→ TASK OBJECTIVE: Please repeat the records beneath this task exactly as they appear, but skip the images.

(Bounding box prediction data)
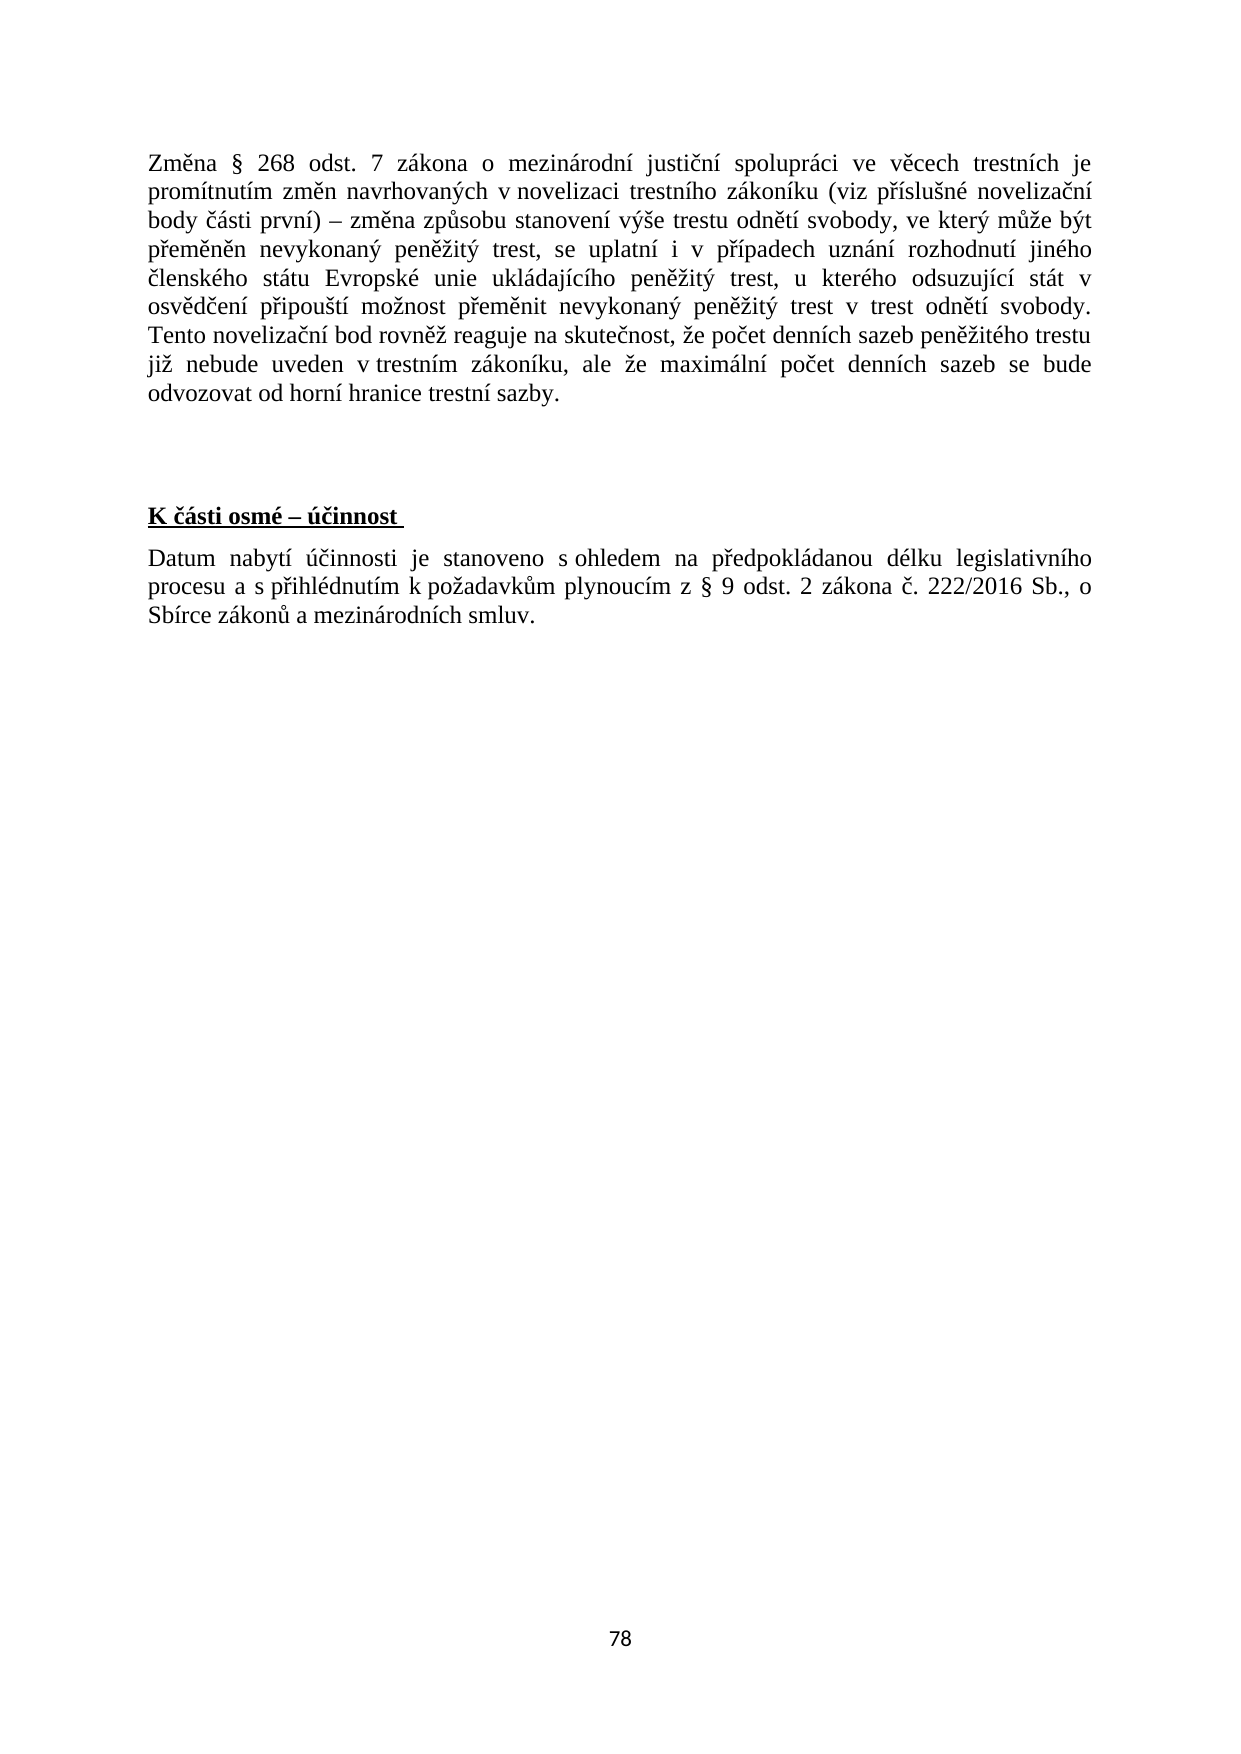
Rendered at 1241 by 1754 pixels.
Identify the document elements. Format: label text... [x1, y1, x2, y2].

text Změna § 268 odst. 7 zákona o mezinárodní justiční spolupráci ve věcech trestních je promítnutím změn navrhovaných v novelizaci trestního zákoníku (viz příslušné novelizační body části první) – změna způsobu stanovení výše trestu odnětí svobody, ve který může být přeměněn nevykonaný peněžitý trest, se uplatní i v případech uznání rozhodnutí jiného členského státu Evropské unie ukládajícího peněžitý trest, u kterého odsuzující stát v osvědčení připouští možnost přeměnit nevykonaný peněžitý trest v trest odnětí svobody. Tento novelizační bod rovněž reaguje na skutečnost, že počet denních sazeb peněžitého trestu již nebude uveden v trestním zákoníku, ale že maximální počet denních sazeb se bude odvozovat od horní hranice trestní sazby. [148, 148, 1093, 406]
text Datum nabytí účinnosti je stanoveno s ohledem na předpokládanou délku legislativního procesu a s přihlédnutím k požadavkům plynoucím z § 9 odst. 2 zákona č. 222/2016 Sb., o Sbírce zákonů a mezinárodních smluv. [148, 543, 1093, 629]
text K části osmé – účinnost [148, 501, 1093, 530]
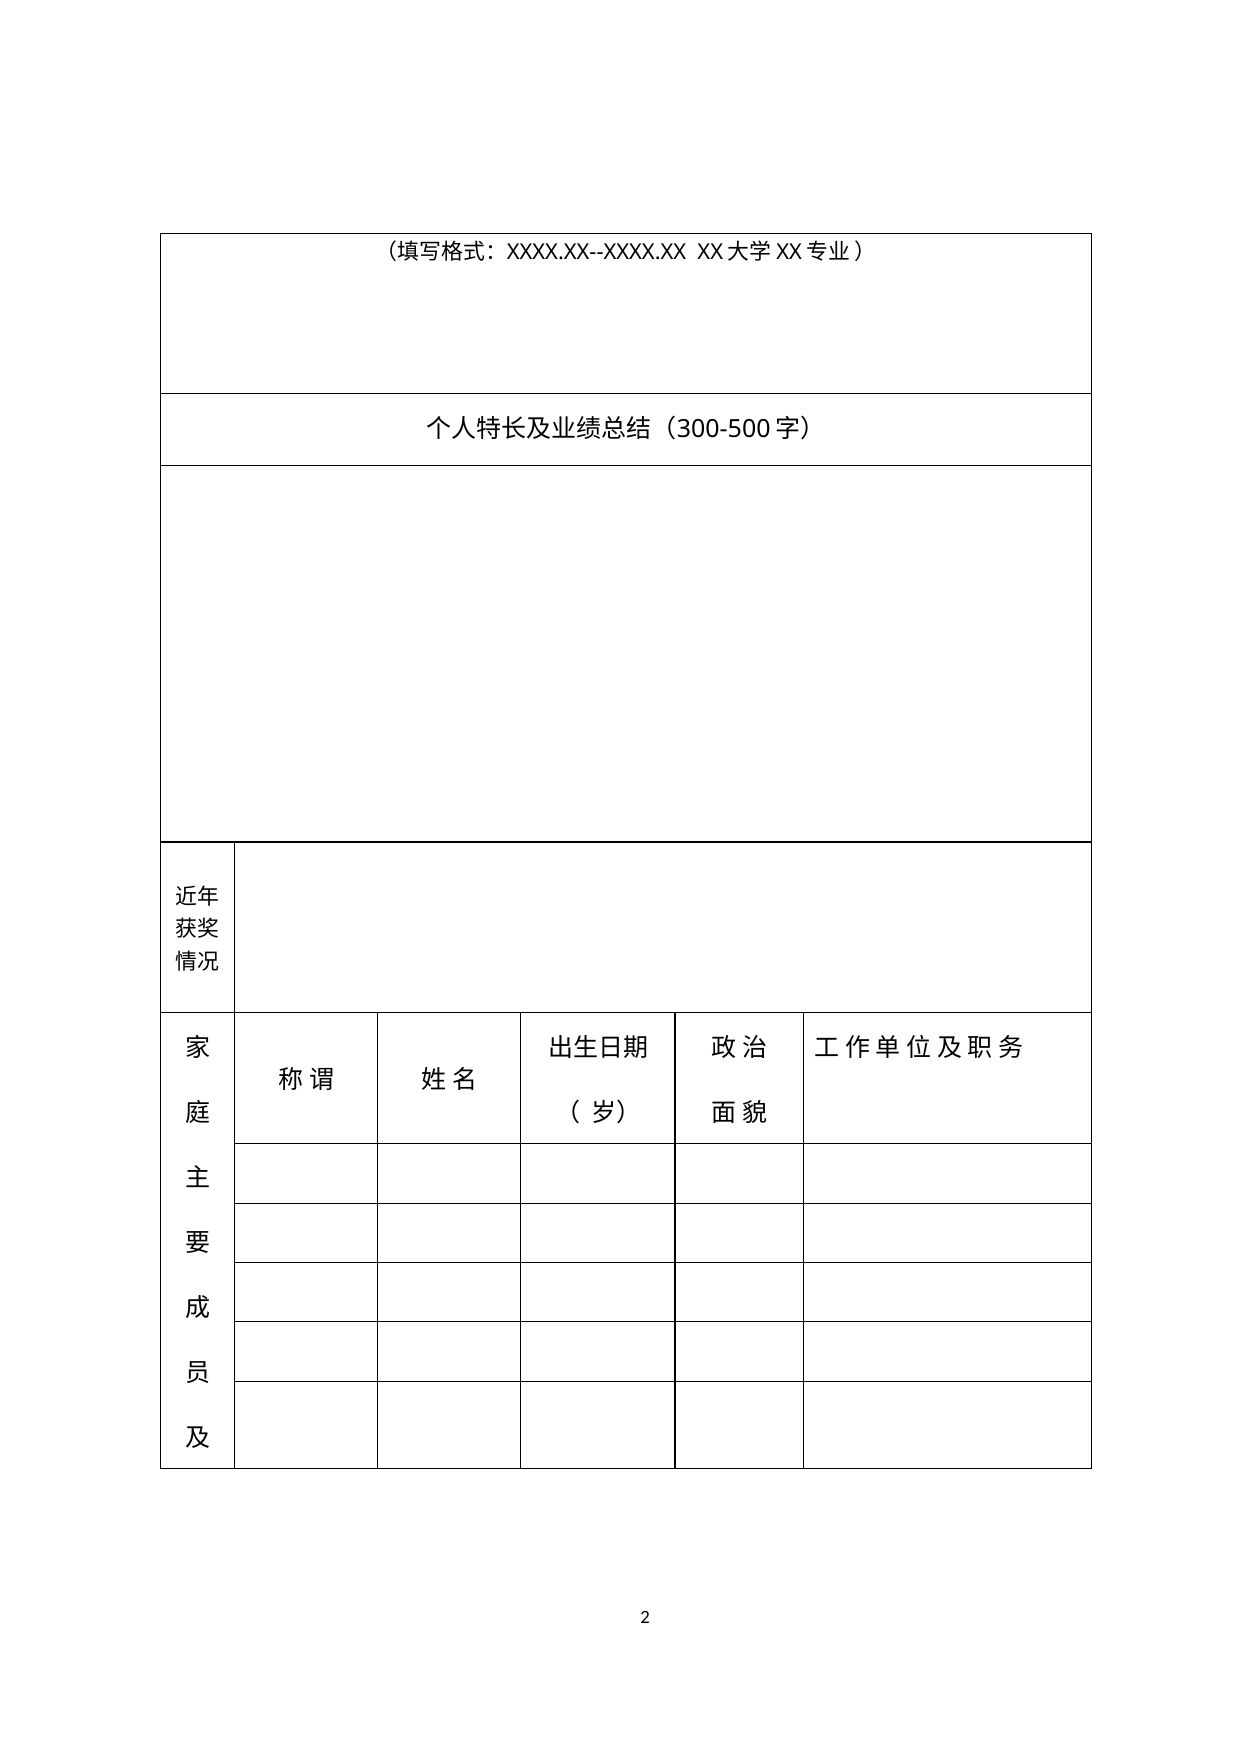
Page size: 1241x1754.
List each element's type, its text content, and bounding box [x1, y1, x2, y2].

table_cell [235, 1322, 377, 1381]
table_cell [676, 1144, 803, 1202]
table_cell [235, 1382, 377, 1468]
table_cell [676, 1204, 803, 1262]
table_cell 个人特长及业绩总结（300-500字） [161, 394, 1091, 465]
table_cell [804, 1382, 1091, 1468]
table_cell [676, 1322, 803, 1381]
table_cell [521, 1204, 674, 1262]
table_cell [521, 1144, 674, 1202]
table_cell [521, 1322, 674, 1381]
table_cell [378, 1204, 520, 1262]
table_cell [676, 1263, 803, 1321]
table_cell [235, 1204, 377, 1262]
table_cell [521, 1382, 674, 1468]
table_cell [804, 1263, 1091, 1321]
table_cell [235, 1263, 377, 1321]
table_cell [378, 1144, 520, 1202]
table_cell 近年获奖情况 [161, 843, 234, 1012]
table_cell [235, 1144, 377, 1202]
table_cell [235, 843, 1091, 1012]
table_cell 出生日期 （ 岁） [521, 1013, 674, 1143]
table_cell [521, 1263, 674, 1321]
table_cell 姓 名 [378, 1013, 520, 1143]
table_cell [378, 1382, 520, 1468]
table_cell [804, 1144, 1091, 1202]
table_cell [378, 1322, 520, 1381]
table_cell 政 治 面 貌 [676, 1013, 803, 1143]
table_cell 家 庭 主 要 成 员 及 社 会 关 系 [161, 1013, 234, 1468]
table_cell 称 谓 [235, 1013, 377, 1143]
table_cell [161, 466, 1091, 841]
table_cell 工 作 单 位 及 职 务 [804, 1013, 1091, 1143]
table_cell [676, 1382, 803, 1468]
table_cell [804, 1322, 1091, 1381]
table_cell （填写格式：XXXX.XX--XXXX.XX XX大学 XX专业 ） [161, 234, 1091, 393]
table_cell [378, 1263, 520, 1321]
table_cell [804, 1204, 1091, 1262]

→ OUTPUT FOR THIS TASK:
Rendered at 1241 by 1754 pixels.
Identify the document elements. Format: label text... [x1, y1, x2, y2].

text Změna § 268 odst. 7 zákona o mezinárodní justiční spolupráci ve věcech trestních je promítnutím změn navrhovaných v novelizaci trestního zákoníku (viz příslušné novelizační body části první) – změna způsobu stanovení výše trestu odnětí svobody, ve který může být přeměněn nevykonaný peněžitý trest, se uplatní i v případech uznání rozhodnutí jiného členského státu Evropské unie ukládajícího peněžitý trest, u kterého odsuzující stát v osvědčení připouští možnost přeměnit nevykonaný peněžitý trest v trest odnětí svobody. Tento novelizační bod rovněž reaguje na skutečnost, že počet denních sazeb peněžitého trestu již nebude uveden v trestním zákoníku, ale že maximální počet denních sazeb se bude odvozovat od horní hranice trestní sazby. [148, 148, 1093, 406]
text Datum nabytí účinnosti je stanoveno s ohledem na předpokládanou délku legislativního procesu a s přihlédnutím k požadavkům plynoucím z § 9 odst. 2 zákona č. 222/2016 Sb., o Sbírce zákonů a mezinárodních smluv. [148, 543, 1093, 629]
text K části osmé – účinnost [148, 501, 1093, 530]
Page size: 1241x1754.
List each element's type, its text content, and bounding box [x1, y1, x2, y2].

table_cell [235, 1322, 377, 1381]
table_cell [676, 1144, 803, 1202]
table_cell [235, 1382, 377, 1468]
table_cell [676, 1204, 803, 1262]
table_cell 个人特长及业绩总结（300-500字） [161, 394, 1091, 465]
table_cell [804, 1382, 1091, 1468]
table_cell [676, 1322, 803, 1381]
table_cell [521, 1204, 674, 1262]
table_cell [521, 1144, 674, 1202]
table_cell [521, 1322, 674, 1381]
table_cell [378, 1204, 520, 1262]
table_cell [676, 1263, 803, 1321]
table_cell [235, 1204, 377, 1262]
table_cell [521, 1382, 674, 1468]
table_cell [804, 1263, 1091, 1321]
table_cell [235, 1263, 377, 1321]
table_cell [378, 1144, 520, 1202]
table_cell 近年获奖情况 [161, 843, 234, 1012]
table_cell [235, 1144, 377, 1202]
table_cell [235, 843, 1091, 1012]
table_cell 出生日期 （ 岁） [521, 1013, 674, 1143]
table_cell [521, 1263, 674, 1321]
table_cell 姓 名 [378, 1013, 520, 1143]
table_cell [378, 1382, 520, 1468]
table_cell [804, 1144, 1091, 1202]
table_cell [378, 1322, 520, 1381]
table_cell 政 治 面 貌 [676, 1013, 803, 1143]
table_cell 家 庭 主 要 成 员 及 社 会 关 系 [161, 1013, 234, 1468]
table_cell 称 谓 [235, 1013, 377, 1143]
table_cell [161, 466, 1091, 841]
table_cell 工 作 单 位 及 职 务 [804, 1013, 1091, 1143]
table_cell [676, 1382, 803, 1468]
table_cell [804, 1322, 1091, 1381]
table_cell （填写格式：XXXX.XX--XXXX.XX XX大学 XX专业 ） [161, 234, 1091, 393]
table_cell [378, 1263, 520, 1321]
table_cell [804, 1204, 1091, 1262]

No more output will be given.